Do i need to create a foward rule in pfsense firewall from 10.0.6.0 network to LAN or WAN??

johnpoz · Aug 20, 2015, 2:46 PM

you do not need a forward.. when you run through the wizard it will create nats for your vpn networks. For vpn clients to go out your public internet connection on your pfsense that network has to be natted to your public IP. You should see these on your outbound nats - see attached

And lets be clear - you want your remote client to access internet through your vpn connection, not a split tunnel where you use the vpn for access to your networks behind pfsense.
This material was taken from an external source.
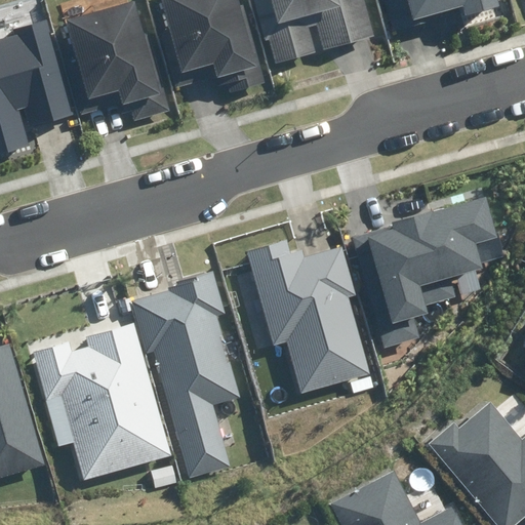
[(164,0),(186,72),(214,64),(219,81),(263,69),(242,0),(164,0)]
But internet using the clients current internet connection?

Zyklon · Aug 20, 2015, 2:59 PM

maybe its a DNS configuration, I can ping google IP address but cant resolve anything

on openvpn server I addess the server LAN ip on DNS list, anything else Im missing?
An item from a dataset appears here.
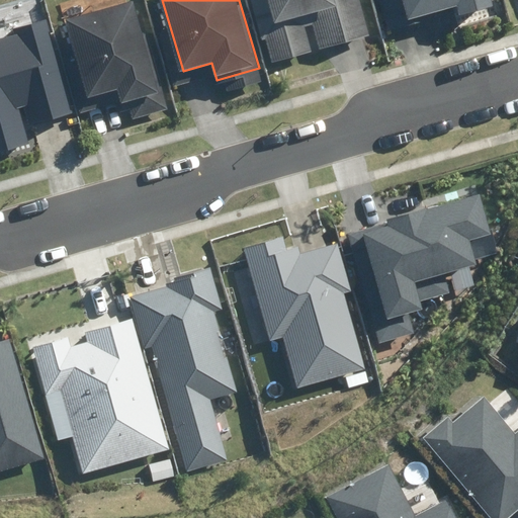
[(362,0),(250,0),(269,66),(373,35),(362,0)]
Zyklon · Aug 20, 2015, 3:14 PM

here another test I did

if i change the openVPN DNS to 8.8.8.8 (google public dns) I can access the internet, but It wont resolve my internal hostnames

So how can I fix the resolving that goes thru the local firewall DNS IP so I can access both

the local IP wont resolve anything from the OPenVPN, but works if Im inside its network

Zyklon · Aug 20, 2015, 3:21 PM

well, I think I resolved the problem 8)

I turned on "DNS Query Forwarding Enable Forwarding Mode" under the DNS resolver tab

now i can use the local IP to resolve both the internet and the local servers

will do more tests now to see if it all work

thank you all for the support and helping me out :)

johnpoz · Aug 20, 2015, 5:53 PM

Well if you can not resolve something with using the resolver than you have other issues.. Nobody would work using your resolver on your network, not just vpn users.

I take it you really don't understand what the difference between forwarding and resolver is?

If you want clients to resolve local stuff then they should have 1 dns - the dns that has your local stuff in it. This dns then should either resolve for forward.. When you place multiple dns in a client where some are public and some are local you have no real idea when the client would use 1 vs the other, and depending on what is returned either refused, serv fail or nx can determine if the client asks the other dns in its list. Or if just times out talking to one of them.

This is not a good strategy to count on client asking the correct dns for what its looking for by switching back and forth between them. For one in this scenario you end up asking say google for your local stuff. Which is just waste of time and could be seen as information leak.